### 提示文

当院では、低侵襲手術として経カテーテル大動脈弁置換術(TAVI)、経カテーテル僧帽弁形成術 (TMVr)、経カテーテル心房中隔欠損閉鎖術、経カテーテル卵円孔開存閉鎖術、経カテーテル左心耳閉鎖術を行っております。低侵襲手術は通常の侵襲的手術は全身状態から難しい方に行われることも多いため、安全性を重視し、術前の評価を十分に行い手術に臨んでおります。
経カテーテル大動脈弁置換術 (TAVI; transcatheter aortic valve implantation)

### 表示データ
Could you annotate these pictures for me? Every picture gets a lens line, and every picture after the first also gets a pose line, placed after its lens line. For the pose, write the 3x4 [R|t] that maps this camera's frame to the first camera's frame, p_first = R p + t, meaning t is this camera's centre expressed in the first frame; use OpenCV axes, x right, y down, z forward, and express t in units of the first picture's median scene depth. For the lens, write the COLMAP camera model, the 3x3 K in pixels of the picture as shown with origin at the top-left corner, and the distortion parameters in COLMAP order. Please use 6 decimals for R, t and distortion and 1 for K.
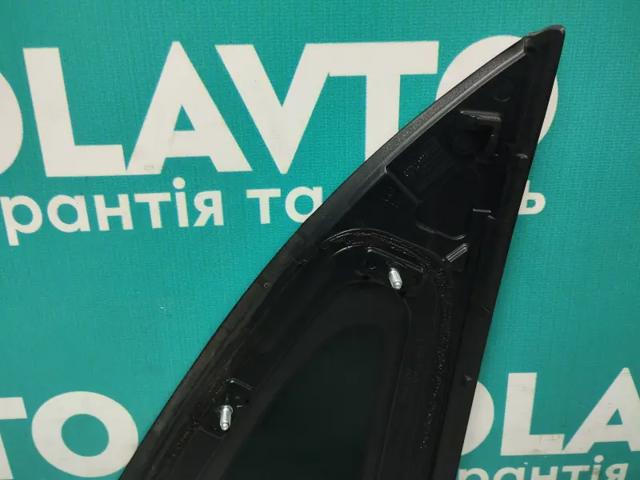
lens RADIAL K [[505.5, 0, 323.4], [0, 505.5, 239.4], [0, 0, 1]] dist [0.007664, -0.031457]
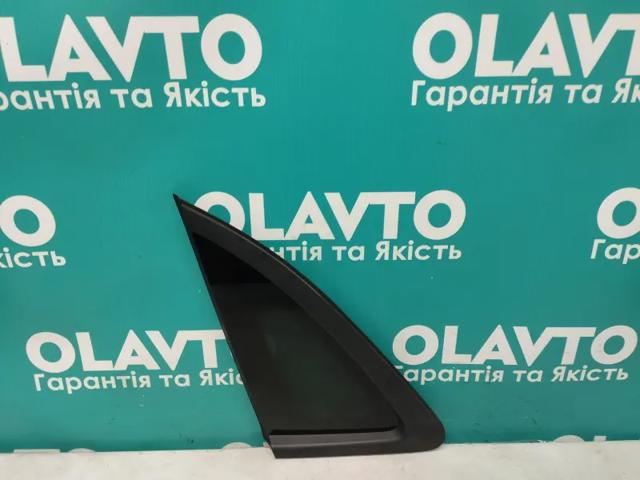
lens RADIAL K [[545.3, 0, 317.6], [0, 545.3, 237.5], [0, 0, 1]] dist [-0.005607, -0.017342]
pose [[0.999407, 0.024540, -0.024141, -0.159259], [-0.022201, 0.995438, 0.092794, -0.372176], [0.026308, -0.092203, 0.995393, -1.525543]]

### 実施事項
**a.** 提示文のうち、「当院では、低侵襲手術として経」を含む語句で始まり「aortic valve implantation)」で終わる部分を、一字一句変えずに打ち直すこと。
**b.** 提示文で当院が行っている低侵襲手術として挙げられている術式の名称をすべて書き出すこと。

### 各課題の解答
**a.**
当院では、低侵襲手術として経カテーテル大動脈弁置換術(TAVI)、経カテーテル僧帽弁形成術 (TMVr)、経カテーテル心房中隔欠損閉鎖術、経カテーテル卵円孔開存閉鎖術、経カテーテル左心耳閉鎖術を行っております。低侵襲手術は通常の侵襲的手術は全身状態から難しい方に行われることも多いため、安全性を重視し、術前の評価を十分に行い手術に臨んでおります。
経カテーテル大動脈弁置換術 (TAVI; transcatheter aortic valve implantation)

**b.**
経カテーテル大動脈弁置換術(TAVI)
経カテーテル僧帽弁形成術(TMVr)
経カテーテル心房中隔欠損閉鎖術
経カテーテル卵円孔開存閉鎖術
経カテーテル左心耳閉鎖術